Other characters aren’t really as important I believe the show thinks they are since the rest of the cast like Watson, Milverton, Jack, Mycroft, and any other new individuals that gets brought up in the show are mostly just case/background placeholders that build up this image of London instead of add to the overall experience in the show. It definitely helps to provide a brand new set of faces with each case in order to give each passing arc a different feel and focus, but at the end of the day, they’re mostly just plot relevant characters instead of focal ones that move any significant pieces on the board.

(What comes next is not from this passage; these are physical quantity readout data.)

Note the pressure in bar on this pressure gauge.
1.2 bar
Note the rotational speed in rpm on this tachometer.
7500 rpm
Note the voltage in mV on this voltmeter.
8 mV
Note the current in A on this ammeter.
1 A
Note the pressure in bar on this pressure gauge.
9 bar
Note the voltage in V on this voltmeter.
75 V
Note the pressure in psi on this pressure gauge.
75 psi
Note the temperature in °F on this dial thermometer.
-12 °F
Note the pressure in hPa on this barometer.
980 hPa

Production I.G. returns with not much difference between Season one and Season two. If I had to make some form of comparison, it would definitely be the fact that this season has a lot more gore, moving shots, and blood than its predecessor, but really not much else. All around a solid show that does a lot of good showing off the Industrial age of London, but changes very little from its Season 1 predecessor in order to make it stand out. I do think the show this time around ended up using less imagery than it did prior, and that’s honestly kind of a shame. I really liked seeing edgy imagery alongside my edgy Victorian London show about toppling ‘The Man’.

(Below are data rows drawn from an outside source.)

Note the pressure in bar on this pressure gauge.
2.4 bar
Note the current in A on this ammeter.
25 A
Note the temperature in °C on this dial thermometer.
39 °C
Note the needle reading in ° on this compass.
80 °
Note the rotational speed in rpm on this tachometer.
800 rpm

Weirdly enough, both the OP and ED of Season two is a lot softer and less high energy than I expected. Compared to what Tasuku Hatanaka did with “Dying Wish”, “Twisted Hearts” is a lot less energetic with a much more mellow beat than I was expecting. It still has those ‘darker’ beats that its predecessor had, but whereas Dying Wish had a lot more contrast, this OP just kinda sounds…samey. And while I still think it’s a good opening, I’m a little disappointed that the song isn’t as dramatic or over the top as its older sister. Same story with Stereo Dive Foundation’s “Omega“; a song with a pretty even beat throughout without much variation throughout. Though this one isn’t that much of a far cry from Season one’s ending, so it’s not that ‘offensive’. Just not as memorable as I think it could’ve been.

Final Thoughts:

While I’ve certainly aired some personal grievances about Yuukoku no Moriarty’s presentation and characterization, at the end of the day, there’s not really a lot else I can say for or against the show. For the most part, the show encapsulates the Sherlock mythos in a way that feels both classic yet new given how Moriarty is the focal point and functions as a murderous Robin Hood style character with his ‘Eat the Rich’ mentality and sense of justice. On top of that, the show does a fantastic job at creating new cases that each feel different from one another in presentation despite all of them focusing on the same socioeconomic problem that serves as the lingering thread that ties everything in this show together.

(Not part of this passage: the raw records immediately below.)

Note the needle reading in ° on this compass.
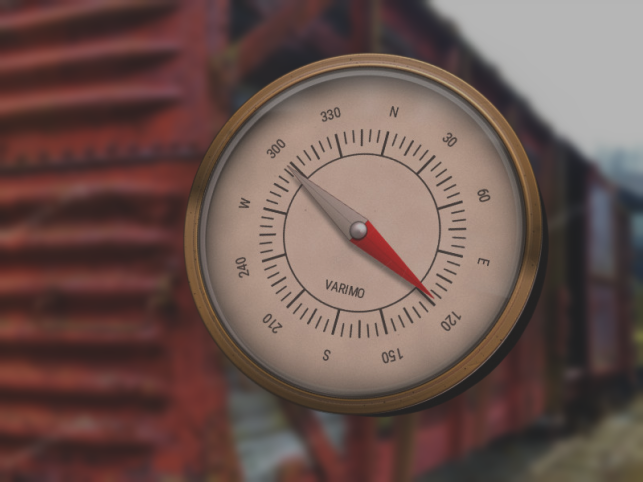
117.5 °
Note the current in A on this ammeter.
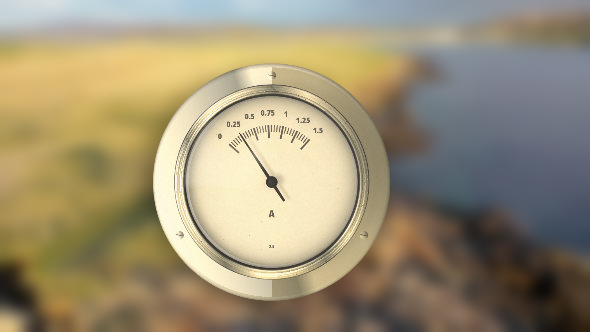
0.25 A
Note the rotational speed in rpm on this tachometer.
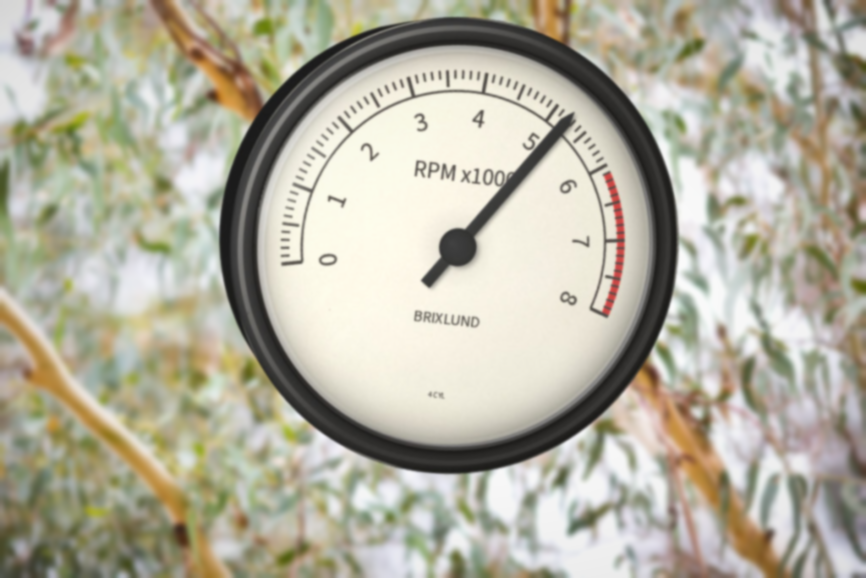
5200 rpm
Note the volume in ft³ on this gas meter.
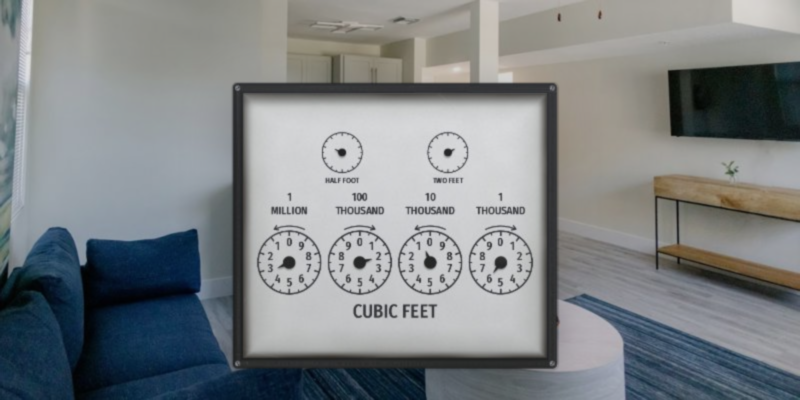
320600 ft³
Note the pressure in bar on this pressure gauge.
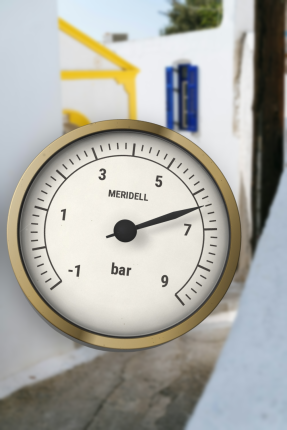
6.4 bar
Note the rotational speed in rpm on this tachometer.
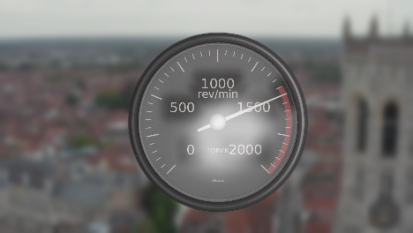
1500 rpm
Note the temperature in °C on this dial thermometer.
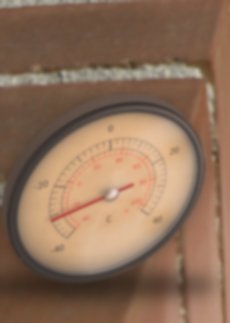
-30 °C
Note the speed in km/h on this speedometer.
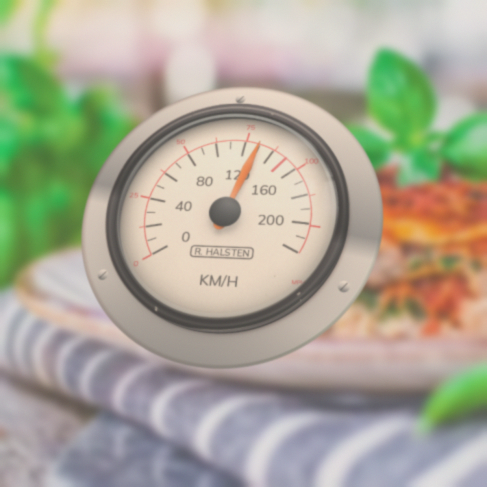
130 km/h
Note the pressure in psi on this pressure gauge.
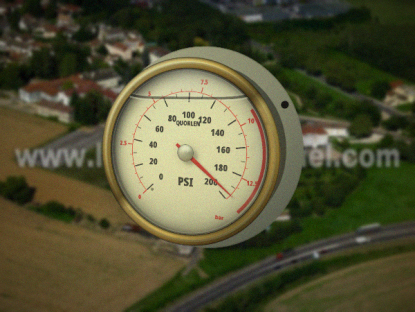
195 psi
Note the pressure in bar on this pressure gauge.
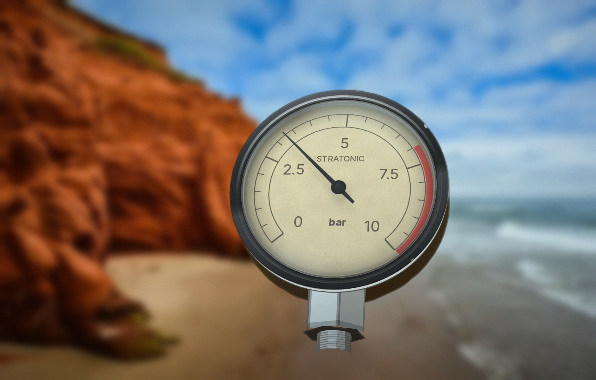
3.25 bar
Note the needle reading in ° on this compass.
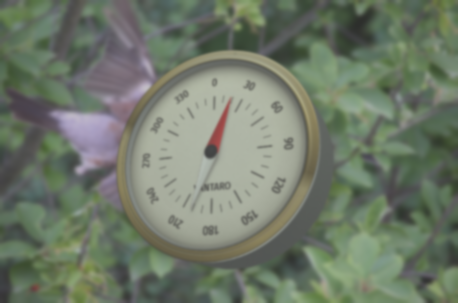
20 °
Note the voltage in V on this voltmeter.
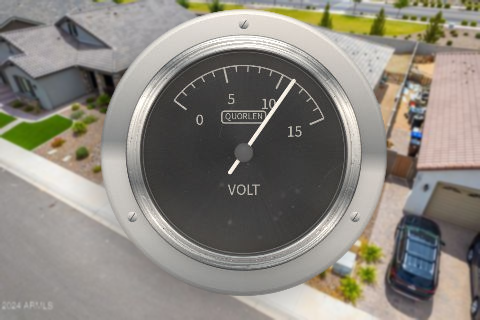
11 V
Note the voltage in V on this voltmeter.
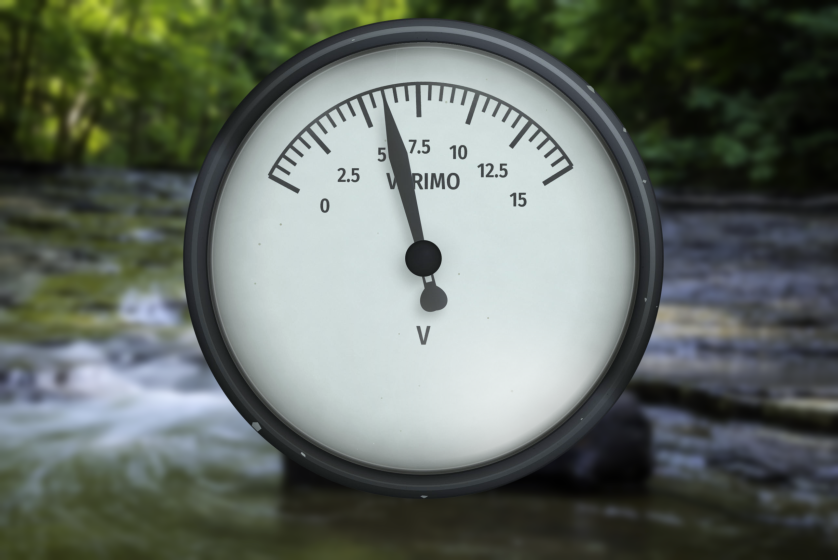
6 V
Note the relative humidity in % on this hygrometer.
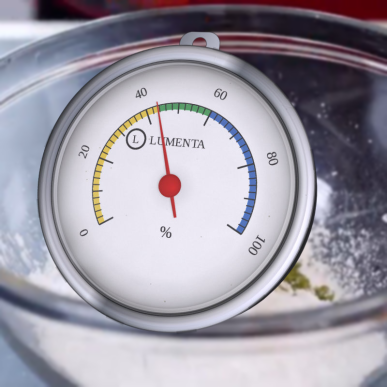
44 %
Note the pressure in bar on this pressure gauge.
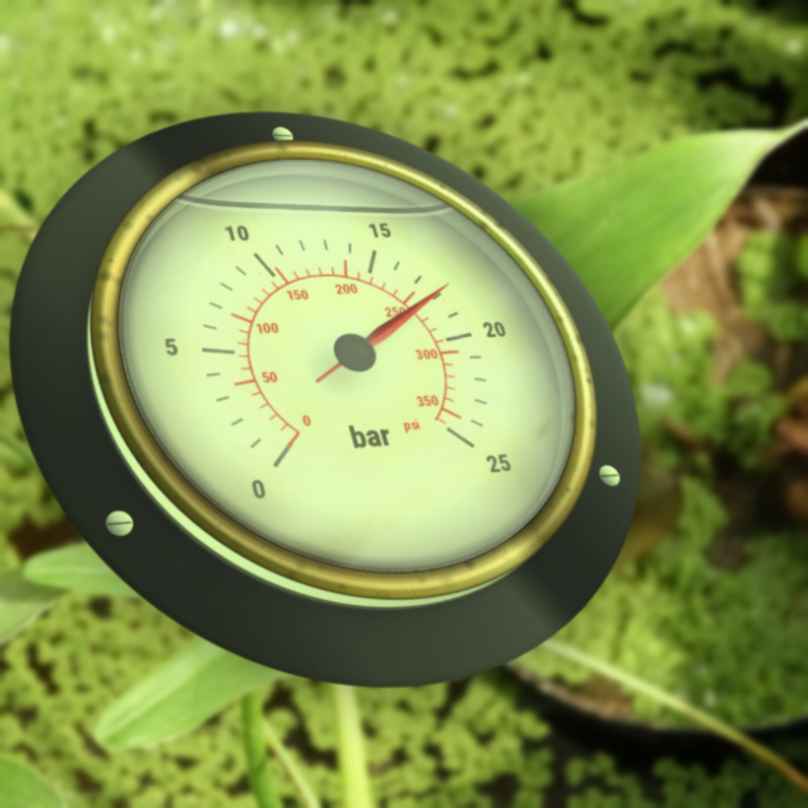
18 bar
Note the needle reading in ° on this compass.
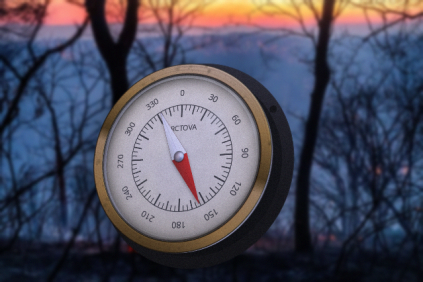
155 °
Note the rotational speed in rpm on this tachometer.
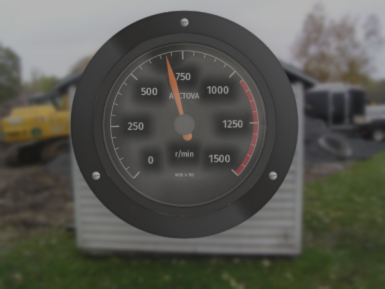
675 rpm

All of this is competent storytelling that provides a genuinely good viewing experience. Not much else aside from that can be said because while very few aspects of the show make it worth docking points, by proxy, there isn’t anything here that truly wows me either. Sir Arthur Conan Doyle’s stories have received dozens of adaptations to refit the narrative of the Lord of Crime vs. The Great Detective into slightly different boxes, all hanging on the same basic story beats which ends up giving these adaptations both a sense of familiarity and loose story structure to follow. Yuukoku no Moriarty really isn’t that different from other stories that do that, but that isn’t necessarily a bad thing considering the show is still a good watch at the end of the day.

Overall, a recommended watch if you want to watch something that’s either genuinely a competent show or if you’re looking for some homoerotic undertones between a few of its cast members. Just don’t expect too much beyond what’s stated on the tin.